§ YOUR OBJECTIVE:
Please count the lines in the records below that contain the string "household" with matching case, and reply with the number alone.

[Stored records]
----------------------------------------

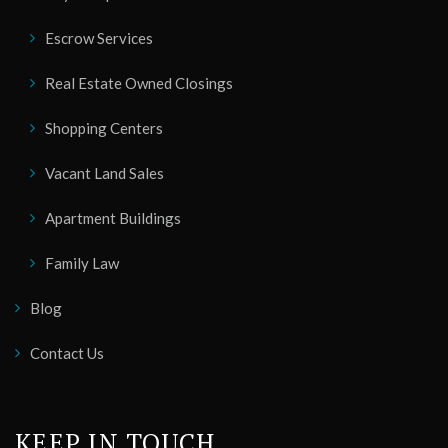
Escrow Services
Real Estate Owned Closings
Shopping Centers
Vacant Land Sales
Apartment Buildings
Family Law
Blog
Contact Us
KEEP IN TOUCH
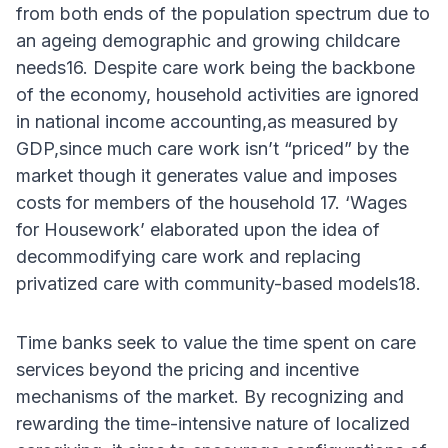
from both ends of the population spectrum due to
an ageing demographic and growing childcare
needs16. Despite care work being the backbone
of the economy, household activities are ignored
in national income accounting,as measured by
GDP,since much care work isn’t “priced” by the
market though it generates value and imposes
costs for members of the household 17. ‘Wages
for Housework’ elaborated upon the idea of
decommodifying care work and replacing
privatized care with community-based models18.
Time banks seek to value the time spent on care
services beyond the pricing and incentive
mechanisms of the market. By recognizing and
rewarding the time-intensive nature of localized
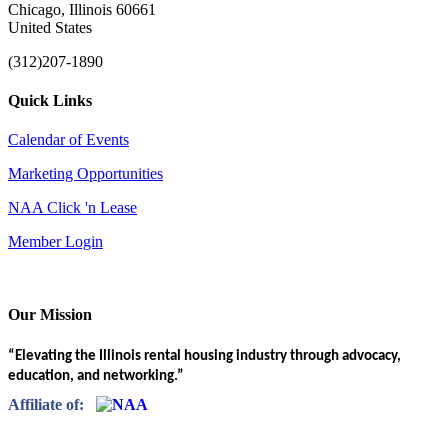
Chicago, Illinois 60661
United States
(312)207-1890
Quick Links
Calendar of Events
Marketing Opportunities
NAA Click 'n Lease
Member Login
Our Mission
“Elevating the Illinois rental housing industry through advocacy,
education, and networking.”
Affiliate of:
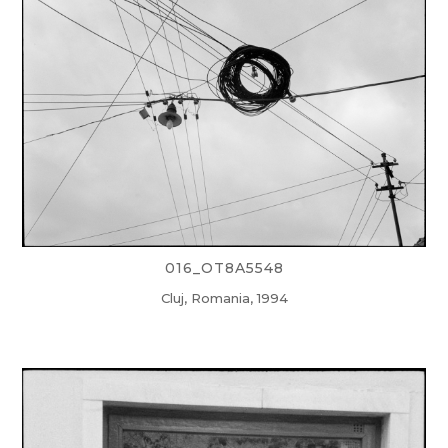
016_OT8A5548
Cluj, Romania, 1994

----------------------------------------

§ EXPECTED ANSWER:
2